In a forty-something year old home, I would like to freshen up a couple of rooms that still have wood paneling (and get rid of that "this room used to look fashionable in the 1970s" look). I would like to replace the wood panels with drywalls.

They are painted, as you see below. I'm guessing that someone at some point decided they didn't like the look of the wood panels either, but just painted over them rather than replace them.

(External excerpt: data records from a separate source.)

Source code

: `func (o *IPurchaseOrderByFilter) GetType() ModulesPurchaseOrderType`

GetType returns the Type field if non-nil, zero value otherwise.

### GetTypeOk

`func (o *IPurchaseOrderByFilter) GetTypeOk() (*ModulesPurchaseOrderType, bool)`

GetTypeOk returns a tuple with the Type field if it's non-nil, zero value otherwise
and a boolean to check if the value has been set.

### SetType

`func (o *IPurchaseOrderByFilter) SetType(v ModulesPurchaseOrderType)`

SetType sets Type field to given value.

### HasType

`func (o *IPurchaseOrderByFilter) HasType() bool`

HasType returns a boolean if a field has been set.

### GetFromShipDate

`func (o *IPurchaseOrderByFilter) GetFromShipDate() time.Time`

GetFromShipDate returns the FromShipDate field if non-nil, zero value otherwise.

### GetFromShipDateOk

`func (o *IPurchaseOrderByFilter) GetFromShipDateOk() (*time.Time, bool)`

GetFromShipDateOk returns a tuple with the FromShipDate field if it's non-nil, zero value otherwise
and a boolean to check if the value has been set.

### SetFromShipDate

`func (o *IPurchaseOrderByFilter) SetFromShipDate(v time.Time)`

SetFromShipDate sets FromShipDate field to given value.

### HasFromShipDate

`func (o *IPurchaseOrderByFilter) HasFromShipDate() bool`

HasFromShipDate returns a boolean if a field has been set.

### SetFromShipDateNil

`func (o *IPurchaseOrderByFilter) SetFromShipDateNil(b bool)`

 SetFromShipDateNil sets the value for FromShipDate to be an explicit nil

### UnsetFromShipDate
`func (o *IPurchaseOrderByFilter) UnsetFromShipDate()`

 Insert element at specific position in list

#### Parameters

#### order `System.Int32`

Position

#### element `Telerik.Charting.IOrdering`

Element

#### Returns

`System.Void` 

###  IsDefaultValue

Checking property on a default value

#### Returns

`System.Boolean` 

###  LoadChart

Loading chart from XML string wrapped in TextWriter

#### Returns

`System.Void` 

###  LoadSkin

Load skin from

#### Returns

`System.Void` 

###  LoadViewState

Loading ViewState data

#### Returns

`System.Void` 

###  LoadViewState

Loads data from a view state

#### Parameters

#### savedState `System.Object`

To remove the wood panels, I'll hunt down the location of the nails, take them out, and then hopefully the panels will be easy to pull out. I am wondering:

  1. What are the chances that there is already some kind of drywall behind the panels? This would make the task considerably simpler!
  2. If the panels are just a couple of millimeters thick, might it be an option to just leave them where they are and fix the drywall in front of them? It would be trickier to mark the locations of the studs behind, but all-in-all it'd be a lot simpler job... and, last, but not least:
  3. Can the "look" of the wood panels be transformed to a drywall-pretend-to-be without actually taking the panels out? Could I for instance sand the panels, fill out the ridges (with what?), and apply primer/paint? Sanding furniture to change the paint color is a lousy and intense task. Would I be looking at a similarly troubling task to make replacing the panels with drywall look like an easy task by comparison?


I thought of adding a couple of pointers to those tackling a similar project.

  • In stores, you are more likely to find drywall mud called joint compound.

  • Solution 2 above (adding a drywall in front of the wood panels) is illustrated in this video.

  • Solution 3 (skim-coating) is illustrated in this video. I suspect that the only difference with skim coating a wood panel is that one must apply more compound to make sure that the grooves disappear.

Yes, it's been already six months since I asked the question. Well, winter came and now I'm not sure it's reasonable to tackle such a project while the windows remain closed (or wait till Spring).

  • I pulled a lot of paneling out of my house, and I found that you don't need to pull the nails first - just get your crowbar behind the paneling and pull.
    – kgutwin
    Jun 29, 2015 at 16:45
  • 2
    To see if there is drywall underneath, take an outlet cover off and look around the edges of the hole - you should be able to see the drywall if it is there. We just redid our paneled room, and there was drywall (no paint or plaster, but...).
    – Jon Custer
    Jun 29, 2015 at 16:46

2 Answers 2


Option 3 is the sanest IMHO. You can get a bucket of drywall mud for $15 and do a "skim coat" over the panels to create a flat surface. No need to sand first; this stuff will stick to anything! Once the mud is dry, you can sand it to get a smooth look, or texture it. Texturing can be done with cans of spray-on texture you get at big box stores, or using a texture sprayer gun. A pro will be able to do the texture part much better than a novice, so if you want a textured wall, I recommend hiring that part out for $100 or so. With the right equipment and an operator of moderate skill, it's a 30 minute job. If you've already got an air compressor, you can have a go yourself with a sprayer attachment that has a hopper.

But whatever you do, match the texture or lack thereof to any drywall that abuts the paneled wall. Nothing screams "I used to be wood paneling!!!!!" like strange, awkward texture on a few walls that, upon further investigation, have more give to them when pushed on.

This is the approach I took on my wood paneled walls and today you'd never know the difference.

  • Thanks for the keywords "skim coating". After googling that term, and for the benefit of those reading this later, it seems there are two options. 1- If the wood panels are not yet painted, they should be washed (from grease) then sealed before skim coating with joint compound. 2- If the wood panels are already painted (my case), there is less risk that the humidity from the joint compound will loosen the panels' glue and detach them. One can directly skim coat.
    – Calaf
    Jun 29, 2015 at 14:56
  • 2
    I would not suggest this for most people. If you are in a temperate climate the humidity fluctuations are sure to make the skim coat crack at the divets/seams. Also I think skimcoating that large of an area right is more work than putting up drywall. This might work for some but IMO I think doing this seems like a nightmare. Especially if you resell and you get someone like me investigating - I am pushing this wall to see what it is made of - it will flex and probably crack.
    – DMoore
    Jan 11, 2016 at 19:37
  • Point 1 Usually paneling is put up over cracked plaster as a expedient fix. Lookup skimcoating plaster as a fix for bad plaster. It works well on walls. Anchoring is needed for ceilings if the plaster is broken off the lath.
  • Point 2 Overlaying drywall is a definite fix. 3/8 thick panels is frequently used for this. Some problems can be: the need for electrical box (for outlets and switches) extensions. Trim would also need to be removed and reinstalled.
  • Point 3 I've filled in the paneling with patching spackle to fix damage. Skimcoating with joint compound and sanding smooth would work, if the underlying layer is well adhered and wouldn't release with the 'wet' layer of compound.